Skyrocketing prices of London housing have become so unbearable that many have turned to less-than-ideal compromises. Large homes can be found but come with commutes of hours; places are still available in the city, but only for those with sky-high paychecks. Unable to balance their needs, people are resorting to workarounds that disrupt the existing urban fabric and dissatisfy all involved. Surely we can do better.
Architecture competitions have always contributed in stimulating public interest and have generated numerous community-oriented designs. Bee Breeders's recent competition challenged designers to take on this issue, calling for inventive solutions to London's housing crisis as part of its Affordable Housing Crisis Design Series. Common themes and ideas emerged among the entries: the construction of new housing systems, rehabilitation of public spaces, new methods for land ownership. But the winners addressed the global demand for affordable urban housing in an innovative and sustainable approach.
The winners and shortlisted projects of the Bee Breeders London Affordable Housing Challenge, after the break:
1st Prize - Beyond the Shell
Lianjie Wu, United Kingdom
The winning proposal checks all the boxes when it comes to providing solutions to the housing crisis in London. The designer took advantage of the free-form design, affordable cost, and rapid construction provided by 3D printing, and created exquisite-looking mass housing complexes that take shape and adapt with their residents. The foundation infrastructure is designed in a grid-like frame, allowing an infinite range of curvilinear, organic designs, manufactured with digital fabrication tools transported in mobile trucks.
2nd Prize - Re.Co.De: Redesigning Contemporary Dwelling
Massino Bricocoli, Gennaro Postiglione, Stefani Sabatinelli, Nicola Sirugo, Italy
The 2nd-place project took a different, yet favorable approach to resolving to the housing crisis. The proposal focused on the importance of having a well-designed interior layout that caters to more than one individual.

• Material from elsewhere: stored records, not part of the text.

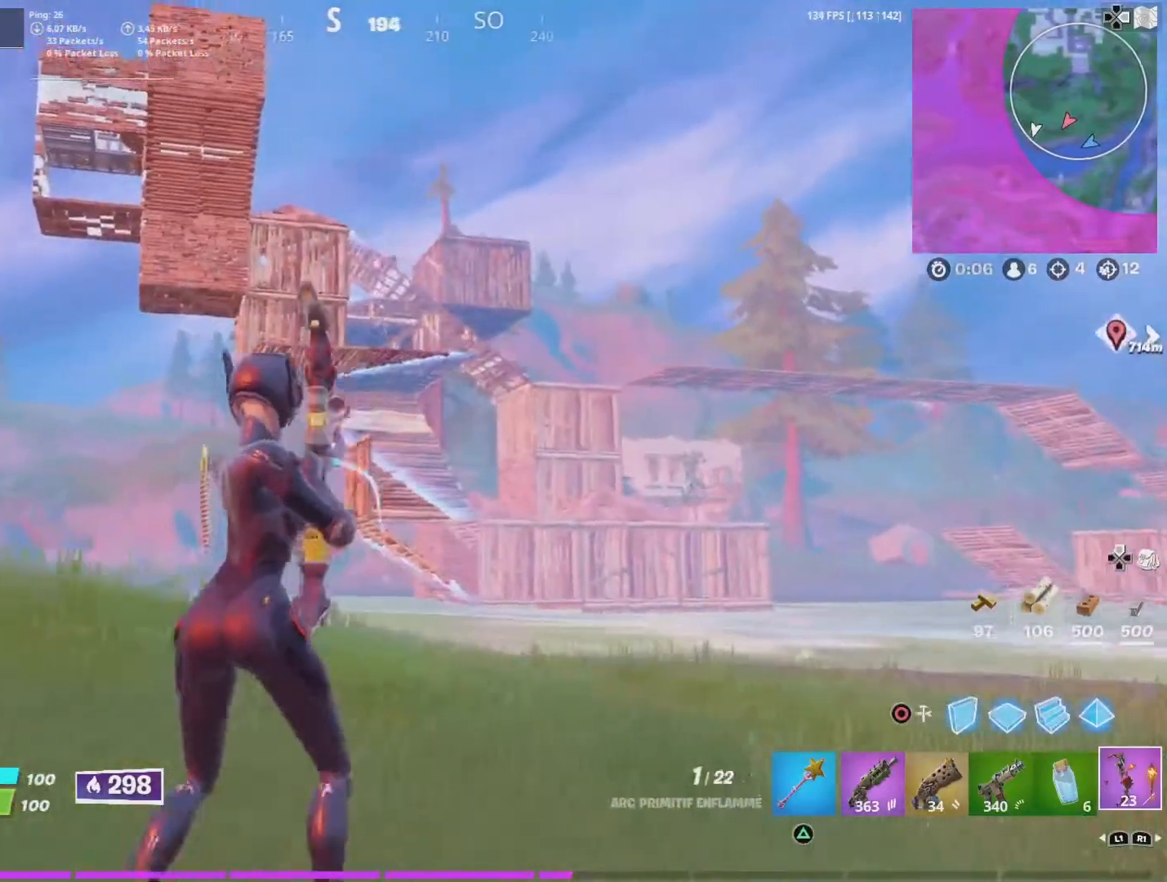
{"buttons": ["R2"], "left_stick": "up-right", "right_stick": "up", "events": [[200, "right_stick", "up"]]}
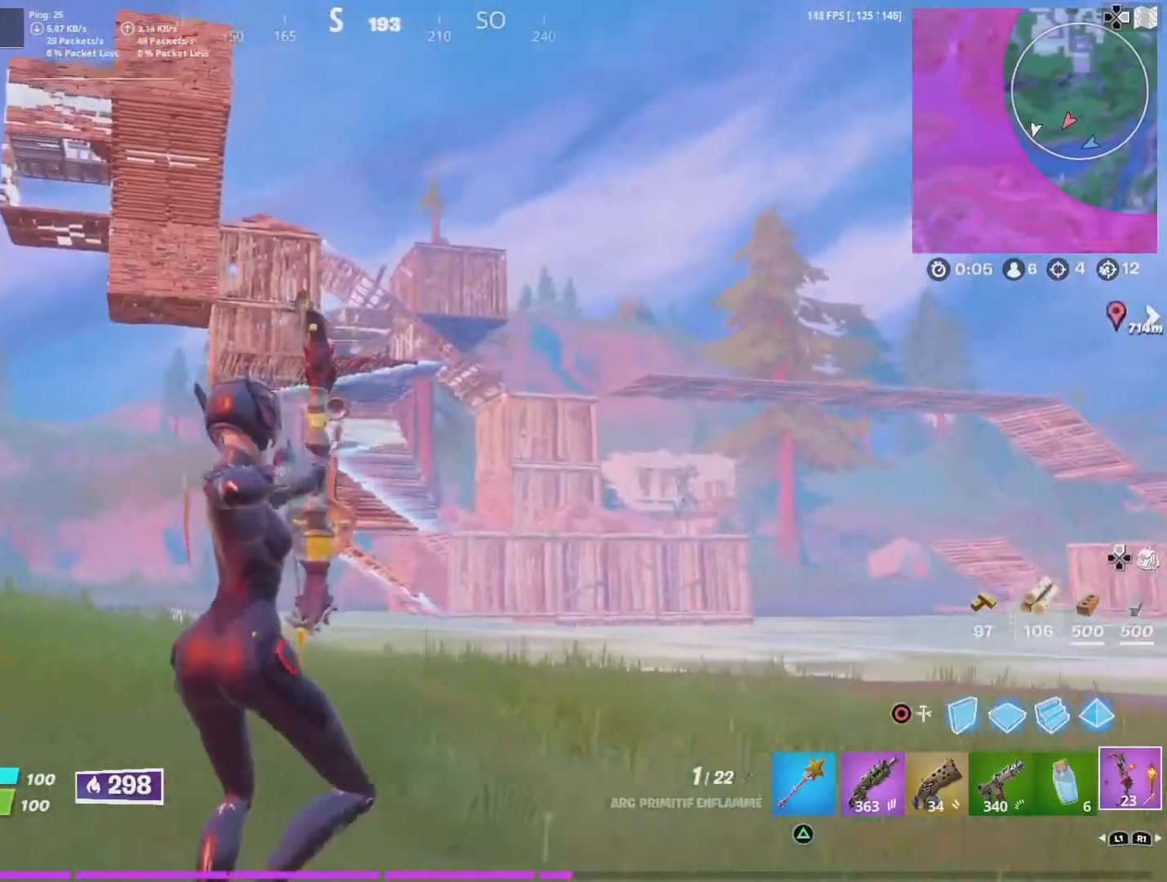
{"buttons": [], "left_stick": "up-right", "right_stick": "center", "events": [[67, "right_stick", "up-left"], [300, "right_stick", "center"], [400, "R2", "up"]]}
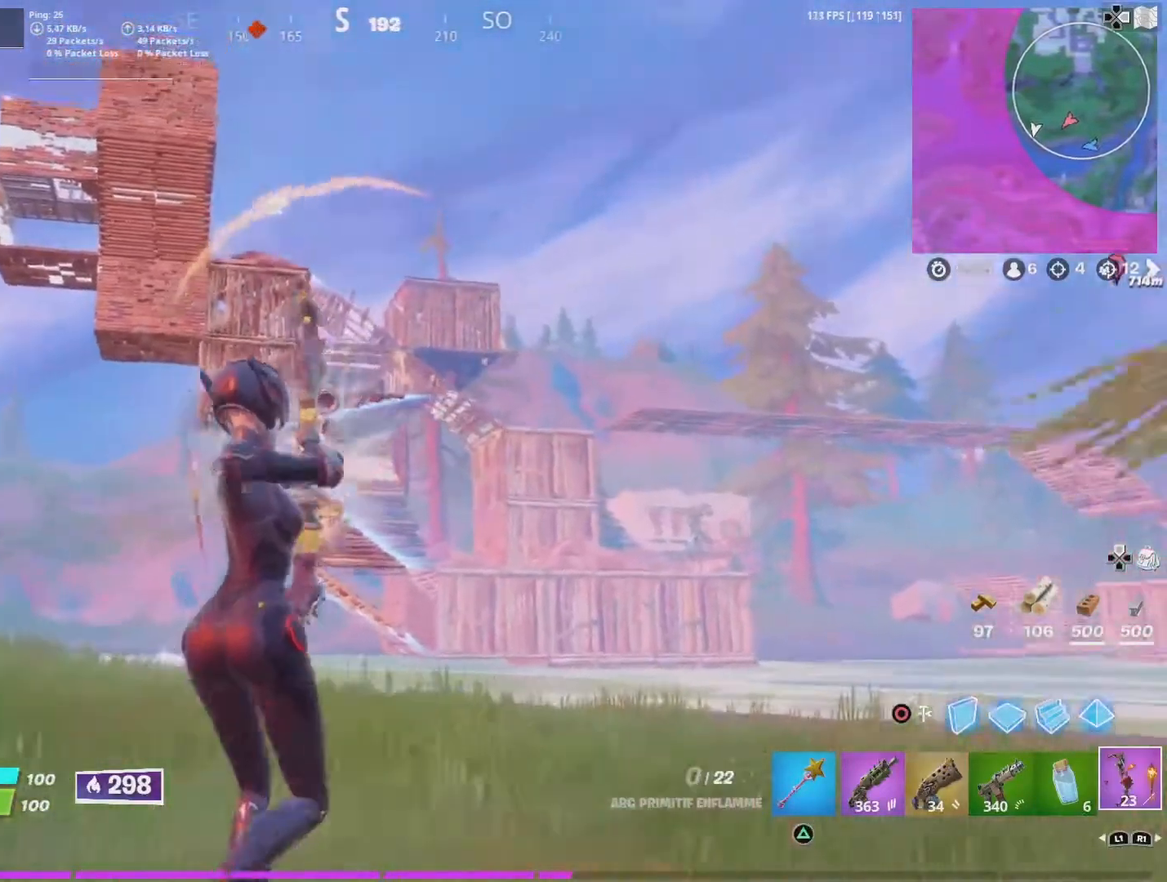
{"buttons": [], "left_stick": "up-left", "right_stick": "up-left", "events": [[133, "left_stick", "up"], [367, "right_stick", "left"], [467, "left_stick", "up-left"], [467, "right_stick", "up-left"]]}
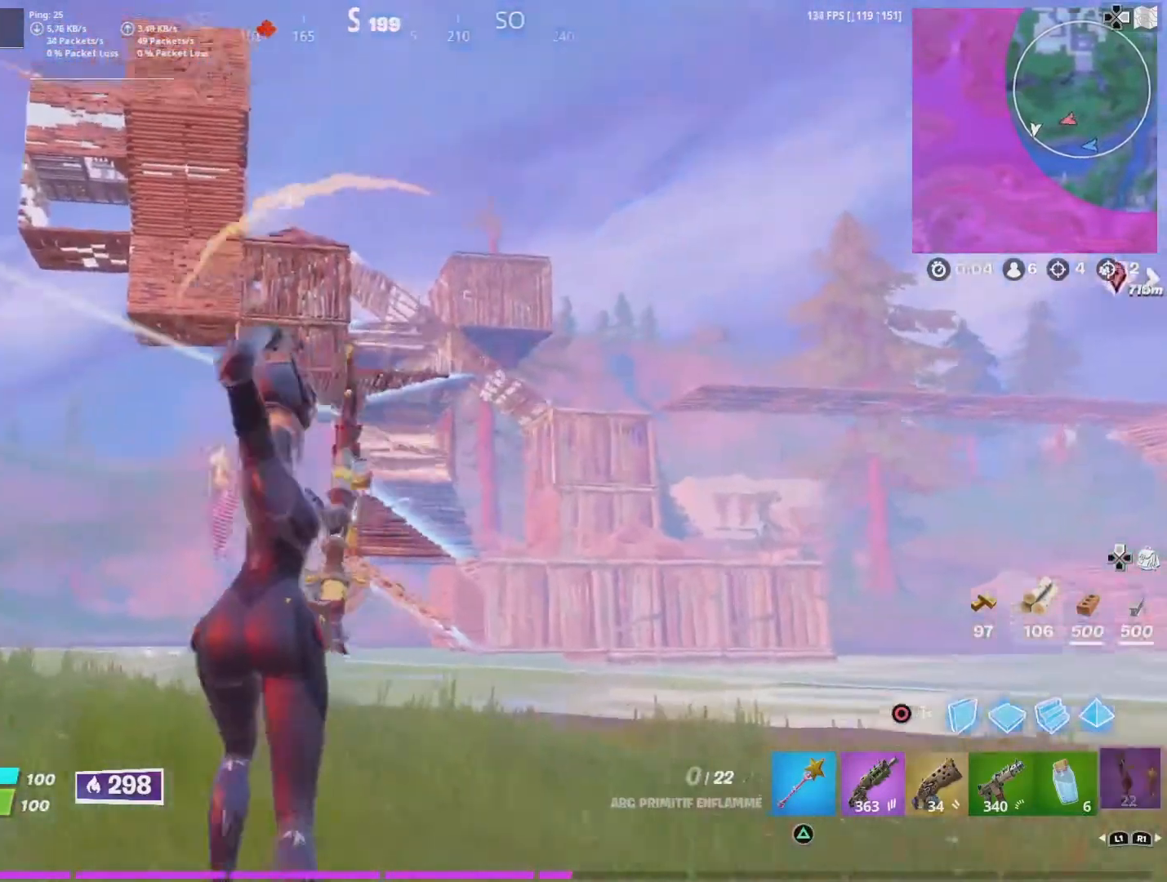
{"buttons": [], "left_stick": "down-left", "right_stick": "up-left", "events": [[167, "left_stick", "left"], [167, "right_stick", "center"], [300, "right_stick", "up-left"], [500, "left_stick", "down-left"]]}
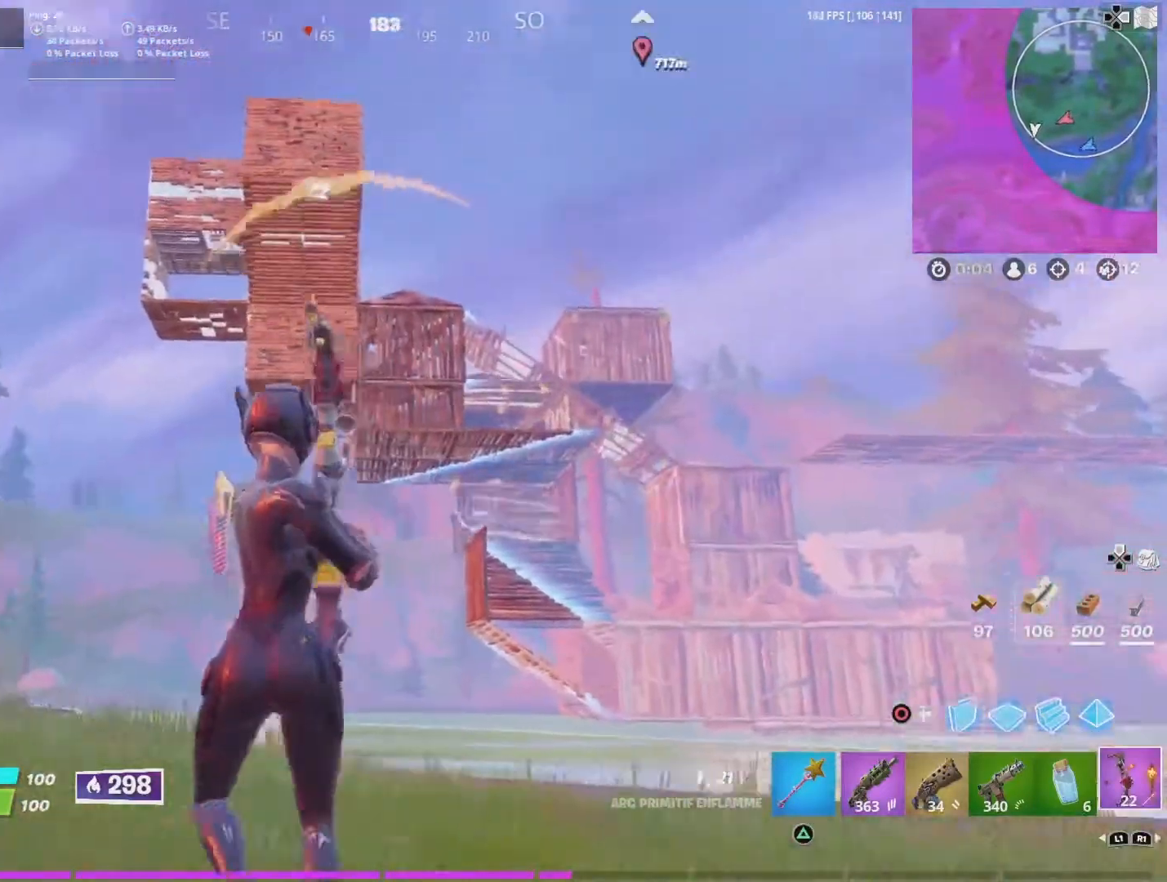
{"buttons": [], "left_stick": "down-left", "right_stick": "center", "events": [[133, "right_stick", "center"]]}
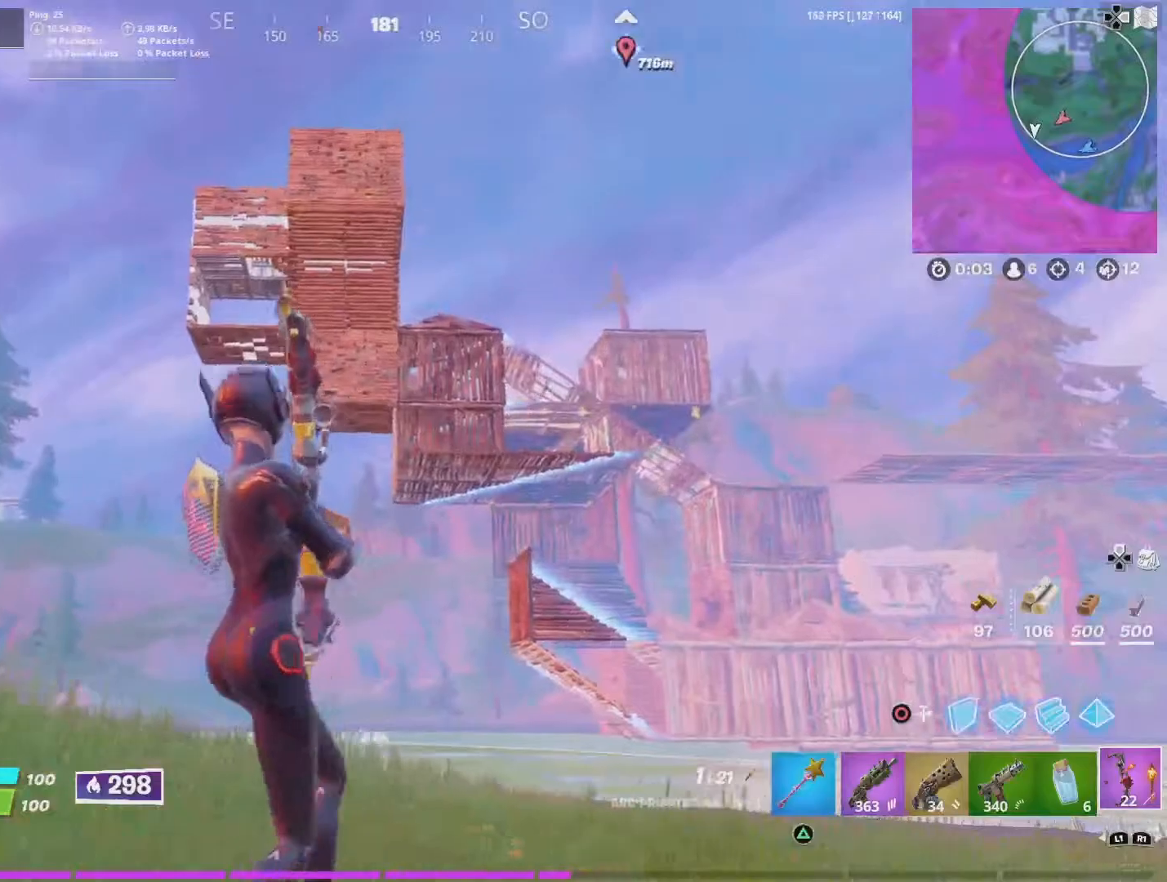
{"buttons": [], "left_stick": "down-right", "right_stick": "center", "events": [[200, "left_stick", "down"], [433, "left_stick", "down-right"]]}
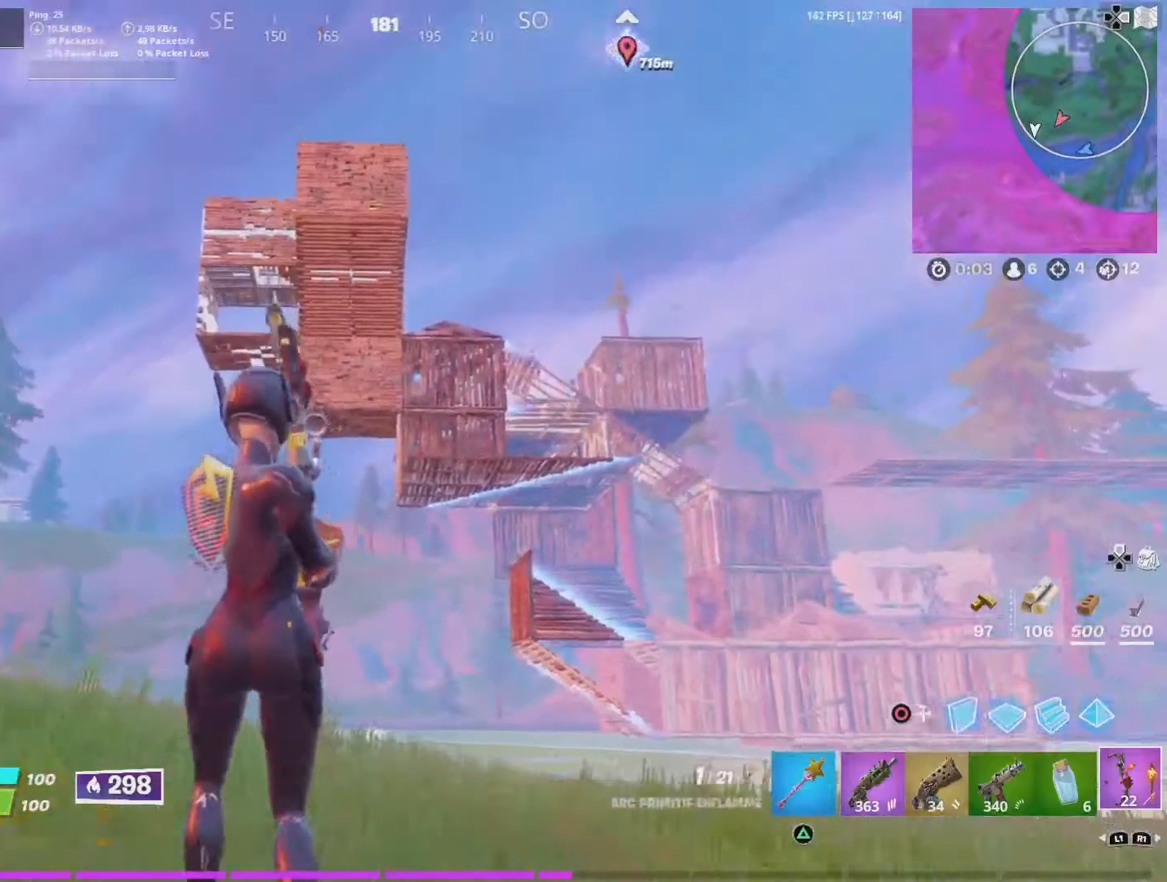
{"buttons": [], "left_stick": "down-right", "right_stick": "center", "events": [[67, "right_stick", "down-right"], [367, "right_stick", "center"]]}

According to the designers, cohabitation and reorganization of the layouts of existing buildings creates more efficient spaces and can accommodate larger groups of inhabitants. Accordingly, the designers rearranged the the interior layout of a typical London housing block, and offered an array of flexible interior layouts, with an adjusted bathroom core, movable partitions and equipped wall fittings, housing a mixture of personalities and profiles.
3rd Prize - Informal Intimacy
Medina Dzonlic, Daniel Andersson, Denmark
A user-oriented, modernist approach landed the 3rd-place prize, dismissing the “one-size-fits-all” architecture typology. Flexibility and spatial combinations were key words in the development of the project’s design, as the designers focused on providing a variety of spatial sequences and flexible rooms, instead of resorting to standardized architecture principles.
Bee Breeders Student Award - Wesley New Town / Chronotopia
Yip Siu, United Kingdom
The Student Award was granted to a community-oriented project that focuses on affordability and shared profit. The proposed ‘Community Land Trust’ helps develop rented-only accommodation modules for small/medium enterprises using the profit earned by existing community developments. Maintenance and services of these emerging enterprises and modules is also acquired by these profits, while the district heating and electricity is granted by the local waste, heat, and energy generated by the district’s warehouses.
Bee Breeders Green Award - Hedge House
WHITE ARKITEKTER - David Saand, Simone De Bergh, Björn Vestlund, & Jay Williams, Sweden
The Green Award is granted to the project with the most innovative eco-friendly proposal, and this year, the winners of the award offered a sustainable rehabilitation and active frontage of the large-scale post-war buildings and their urban context. The designers created a new ‘narrow-housing’ typology veiled with a green facade, densifying the city’s urban landscape at a human scale. The proposed Hedge House is designed to sit between the park and streets, acting as a natural border of the park with its green facades and shared roof terraces, and promoting communal well-being.